The analysts point to one bill of particular interest to Maui County residents: House Bill 1, which died in a House committee without most people knowing of its existence. The measure would have amended the responsibilities of the State Building Code Council and addressed the state’s housing crisis, including the dire need for housing on Maui after the August 2023 wildfires.
Moore and Gordner said the House bill proposed reforms to the State Building Code Counsel that aimed to reduce delays and construction costs.
“It required the council to conduct financial analyses of proposed code changes, distinguish between safety-related and non-safety-related standards, and consult more directly with developers, contractors and trade associations,” the analysts said. “It was supported by major developers and trade unions, who argued it would reduce delays and lower construction costs.

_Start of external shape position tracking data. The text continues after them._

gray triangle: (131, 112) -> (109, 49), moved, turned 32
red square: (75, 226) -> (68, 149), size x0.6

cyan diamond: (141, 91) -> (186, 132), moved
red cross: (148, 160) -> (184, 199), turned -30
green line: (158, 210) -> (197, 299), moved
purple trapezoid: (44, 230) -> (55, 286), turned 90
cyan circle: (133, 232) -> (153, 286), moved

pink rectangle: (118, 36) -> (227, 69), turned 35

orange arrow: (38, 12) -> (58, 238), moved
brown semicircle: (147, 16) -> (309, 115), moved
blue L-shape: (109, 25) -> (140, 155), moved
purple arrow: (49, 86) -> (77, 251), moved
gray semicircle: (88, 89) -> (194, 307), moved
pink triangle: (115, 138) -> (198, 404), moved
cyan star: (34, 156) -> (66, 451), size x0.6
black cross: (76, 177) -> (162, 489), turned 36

“Opponents, including the Sierra Club of Hawai‘i and the International Code Council, warned that the bill could weaken building standards and disaster preparedness. With 16 lobbying positions, HB1 revealed a quiet but substantive debate about how the state should balance the urgency of housing development with the need for regulatory oversight,” Moore and Gordner said.

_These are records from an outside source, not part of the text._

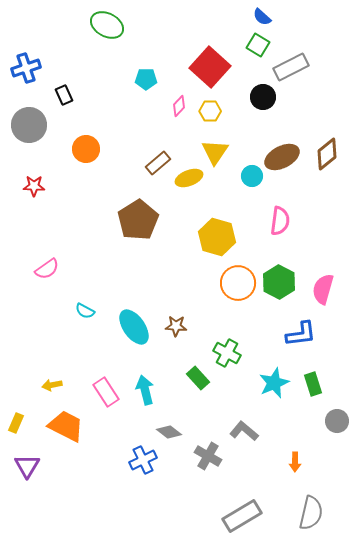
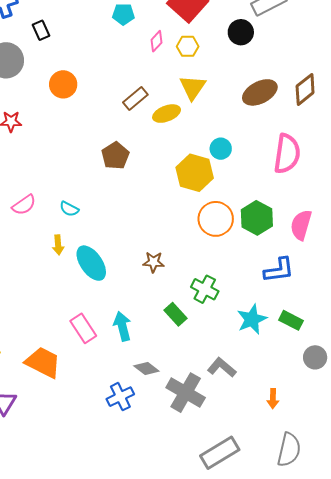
cyan circle: (252, 176) -> (221, 149), moved
brown pentagon: (138, 220) -> (115, 156), size x0.7
pink semicircle: (280, 221) -> (287, 154), moved, size x1.4
cyan semicircle: (85, 311) -> (69, 209), moved
cyan ellipse: (134, 327) -> (91, 263), moved
green rectangle: (313, 384) -> (291, 320), turned -45
yellow arrow: (52, 385) -> (58, 245), moved, turned -84
gray cross: (208, 456) -> (186, 393), size x1.4

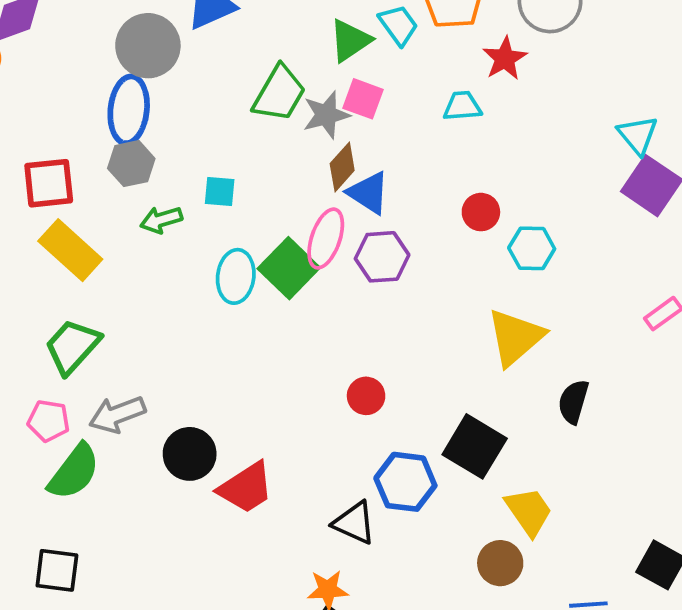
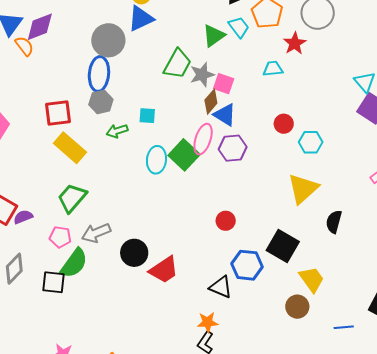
pink square: (363, 99) -> (224, 84), moved
black square: (57, 570) -> (54, 282), moved

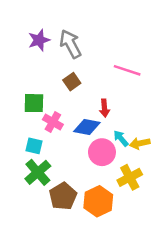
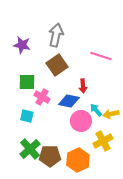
purple star: (39, 40) -> (22, 45), moved, turned 30
gray arrow: (71, 44) -> (56, 35), turned 40
brown square: (72, 82) -> (57, 65), size x1.5
green cross: (38, 172) -> (30, 149), moved
brown pentagon: (63, 196) -> (50, 156), turned 30

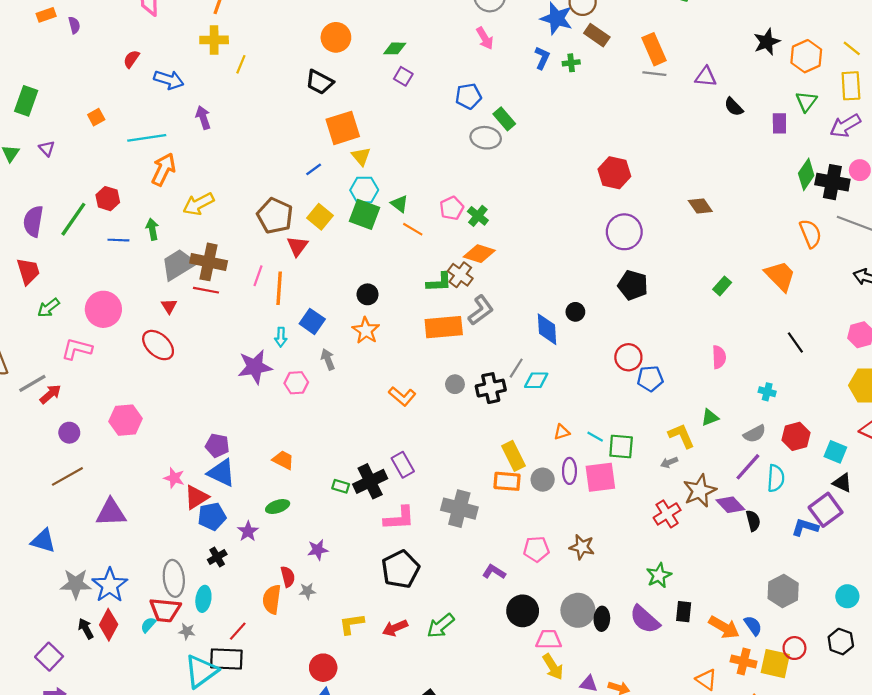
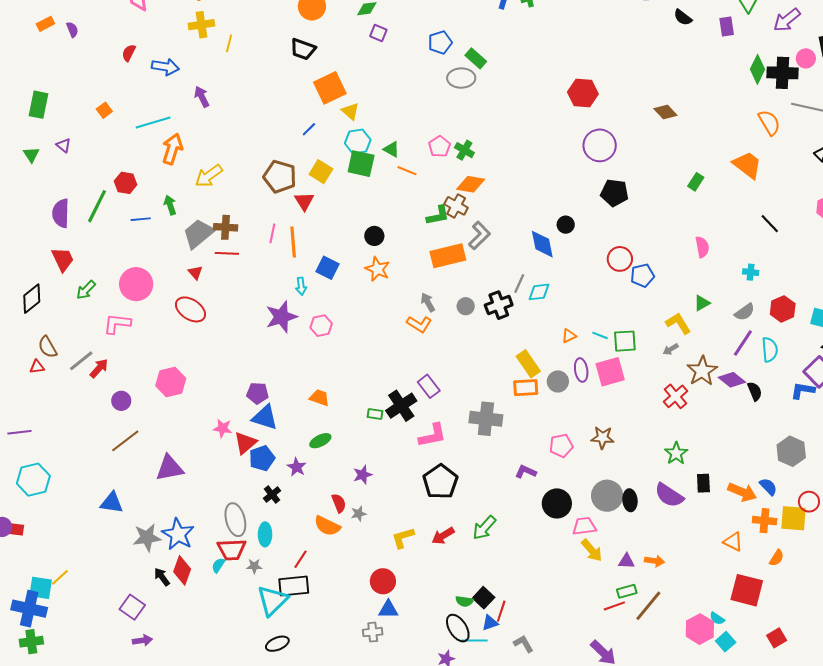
brown cross: (209, 262) -> (226, 227), size x0.7
gray arrow: (328, 359) -> (428, 302), moved
orange semicircle: (272, 599) -> (327, 526), turned -64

They cited House Bill 1 as an example of legislation that flew under the public’s radar.
“Some of the most contested bills in the 2025 session received little to no media coverage,” the analysts said. “Often these bills are highly technical, but the Legislative/Administrative Action Report data reveals just how much lobbying activity takes place even when bills remain relatively unknown to the public. Indeed, these are the kinds of measures where lobbyists may have the most influence — outside the spotlight, when public scrutiny is low and policy complexity is high.”

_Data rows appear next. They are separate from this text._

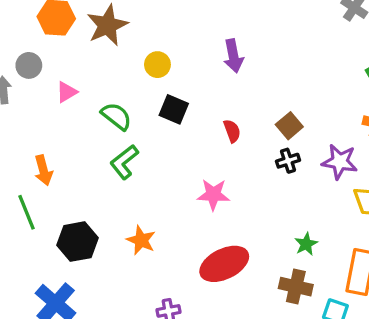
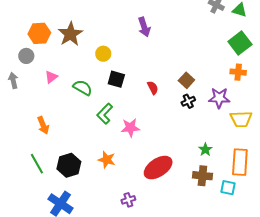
purple arrow: (233, 56) -> (144, 27), moved
gray circle: (29, 65) -> (26, 56), moved
green L-shape: (124, 162) -> (105, 114), moved
pink star: (213, 195) -> (130, 128), moved
green line: (27, 212) -> (37, 164), moved

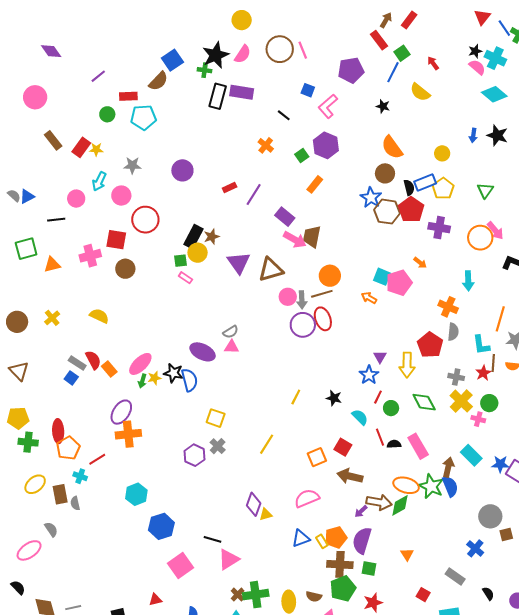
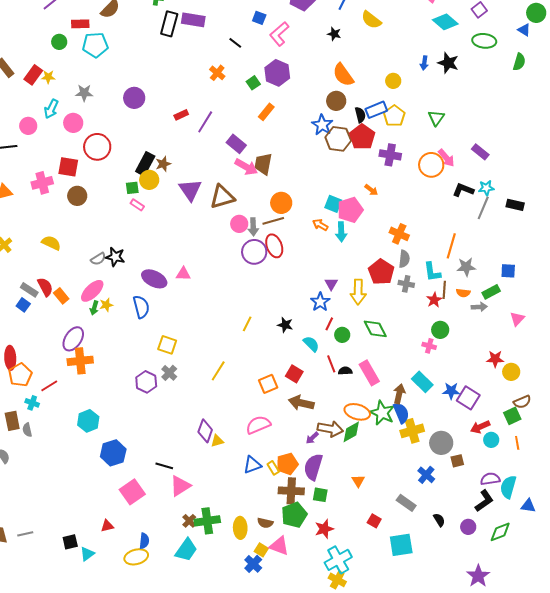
cyan arrow: (468, 281) -> (341, 232), moved
gray semicircle: (231, 332) -> (98, 259), moved
black star: (173, 373) -> (115, 257), moved
gray cross: (456, 377) -> (406, 284), moved
yellow cross: (461, 401) -> (412, 431), moved, turned 30

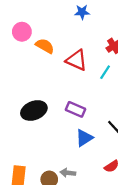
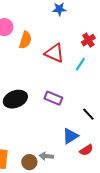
orange semicircle: (45, 46) -> (25, 40), turned 78
blue triangle: (84, 138) -> (70, 136), moved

Another bill that drew divisive attention was Senate Bill 897, which became law July 1 as Act 258.
That bill allows electric utilities to recover wildfire mitigation, repair and restoration costs through an automatic ratepayer adjustment. It requires the Public Utilities Commission to initiate a proceeding to adopt rules, subject to the governor’s approval, to determine a limit for liability for economic damages from a covered catastrophic wildfire.
Moore and Gordner said Senate Bill 897 “generated 41 lobbyist positions with some trade associations and labor unions taking opposing positions.”
“Because internal splits among long-standing allies are rare, these divisions offer important insight into how policy debates unfold within established coalitions,” they said.
As part of their analysis, the blog authors established a “simple bill-level metric of political controversy.” They call it the “Heat Score,” the share of organizations taking the minority position on a given bill.
“A score of 0 indicates complete agreement among testifying organizations, while a score of 0.5 reflects an even split between support and non-support (including opposition and comments),” the analysts said. “By this metric, 238 bills, or 14% of lobbied bills, were hotly contested in the 2025 session.”
The housing and Maui wildfire bills garnered “heat scores” in the vicinity of 0.4, a graph in the blog shows.
The analysts conclude by saying that the data “offers a unique and enlightening lens on the policymaking process.”
“It reveals not only which bills matter to which organizations, but also where political coalitions in Hawai‘i appear to align, diverge, or remain intact on specific pieces of legislation. For researchers and political observers, the data reveal major policy disagreements among powerful actors, sometimes over technical bills that generate little emotion or public discussion but have significant implications for Hawai‘i’s future. These patterns help us better understand how influence is exercised and how policy takes shape in the less visible corners of the legislative process.”